4.26 Gifted children, Part II. Exercise 4.24 describes a study on gifted children. In this study, along with variables on the children, the researchers also collected data on the mother’s and father’s IQ of the 36 randomly sampled gifted children. The histogram below shows the distribution of mother’s IQ. Also provided are some sample statistics.

  1. Perform a hypothesis test to evaluate if these data provide convincing evidence that the average IQ of mothers of gifted children is different than the average IQ for the population at large, which is 100. Use a significance level of 0.10.
x <- 100
n <- 36
min <- 101
mu <- 118.2
sigma <- 6.5
max <- 131
SignificanceLevel <- 0.10


SE <- sigma/sqrt(n)
Z <- (mu - x)/(SE)
p <- (1 - pnorm(Z, mean = 0, sd = 1)) * 2
p
## [1] 0

Null hypothesis (H0): The average of mother’s IQ of gifted children = population’s IQ average.

Alternate hypothesis (HA): The average of mother’s IQ of gifted children ??? population’s IQ average.

We reject the Null Hypotehsis and accept the Alternate.

  1. Calculate a 90% confidence interval for the average IQ of mothers of gifted children.
LowerTail <- round(mu - 1.645 * SE,2)
UpperTail <- round(mu + 1.645 * SE,2)

LowerTail
## [1] 116.42
UpperTail
## [1] 119.98
  1. Do your results from the hypothesis test and the confidence interval agree? Explain.

The results agree since we reject the null hypotehsis.

4.34 CLT. Define the term “sampling distribution” of the mean, and describe how the shape, center, and spread of the sampling distribution of the mean change as sample size increases.

The sampling distribution of the mean is the mean of the population. A sampling distribution of sample means is a theoretical distribution of the values that the mean of a sample takes on in all of the possible samples of a specific size that can be made from a given population.

4.40 CFLBs.

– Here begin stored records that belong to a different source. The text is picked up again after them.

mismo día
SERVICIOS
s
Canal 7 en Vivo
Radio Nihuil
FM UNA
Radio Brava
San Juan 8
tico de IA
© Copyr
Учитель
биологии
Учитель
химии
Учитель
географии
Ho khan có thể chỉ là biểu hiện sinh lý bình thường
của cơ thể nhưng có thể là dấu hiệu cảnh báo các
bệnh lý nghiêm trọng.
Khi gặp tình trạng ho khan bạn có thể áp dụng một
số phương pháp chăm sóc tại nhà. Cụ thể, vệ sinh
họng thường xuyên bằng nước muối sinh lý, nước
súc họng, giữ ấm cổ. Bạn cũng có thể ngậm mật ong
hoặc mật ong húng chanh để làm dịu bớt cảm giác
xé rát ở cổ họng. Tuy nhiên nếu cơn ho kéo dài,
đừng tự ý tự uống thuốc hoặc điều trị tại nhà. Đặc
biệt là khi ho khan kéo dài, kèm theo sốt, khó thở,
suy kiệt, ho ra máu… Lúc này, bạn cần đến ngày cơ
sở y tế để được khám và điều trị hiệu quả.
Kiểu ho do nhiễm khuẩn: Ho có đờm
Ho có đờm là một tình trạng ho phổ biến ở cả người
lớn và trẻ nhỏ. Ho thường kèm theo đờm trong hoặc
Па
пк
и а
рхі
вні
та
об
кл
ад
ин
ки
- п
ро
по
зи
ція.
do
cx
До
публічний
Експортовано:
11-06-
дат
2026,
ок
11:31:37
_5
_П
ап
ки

A manufacturer of compact fluorescent light bulbs advertises that the distribution of the lifespans of these light bulbs is nearly normal with a mean of 9,000 hours and a standard deviation of 1,000 hours

  1. What is the probability that a randomly chosen light bulb lasts more than 10,500 hours?
mu <- 9000
sd <- 1000
x <- 10500
p <- round(1 - pnorm(x, mean = mu, sd = sd),4)

p
## [1] 0.0668

  1. Describe the distribution of the mean lifespan of 15 light bulbs.

  2. What is the probability that the mean lifespan of 15 randomly chosen light bulbs is more than 10,500 hours?

n <- 15
x <- 10500
mu <- 9000
sd <- 1000

SE15 <- sd/sqrt(n)
p15 <- round((1 - pnorm(x, mean = mu, sd = sd))*100, 4)

p15
## [1] 6.6807
  1. Sketch the two distributions (population and sampling) on the same scale.
  2. Could you estimate the probabilities from parts (a) and (c) if the lifespans of light bulbs had a skewed distribution? If you have a skewed distribution, you cannot estimate the probabilities sinc ethey are not normal distributions

4.48 Same observation, different sample size. Suppose you conduct a hypothesis test based on a sample where the sample size is n = 50, and arrive at a p-value of 0.08. You then refer back to your notes and discover that you made a careless mistake, the sample size should have been n = 500. Will your p-value increase, decrease, or stay the same? Explain.

The P value will change depending on the sample size. The p value will decrease, since we have more values in our sample.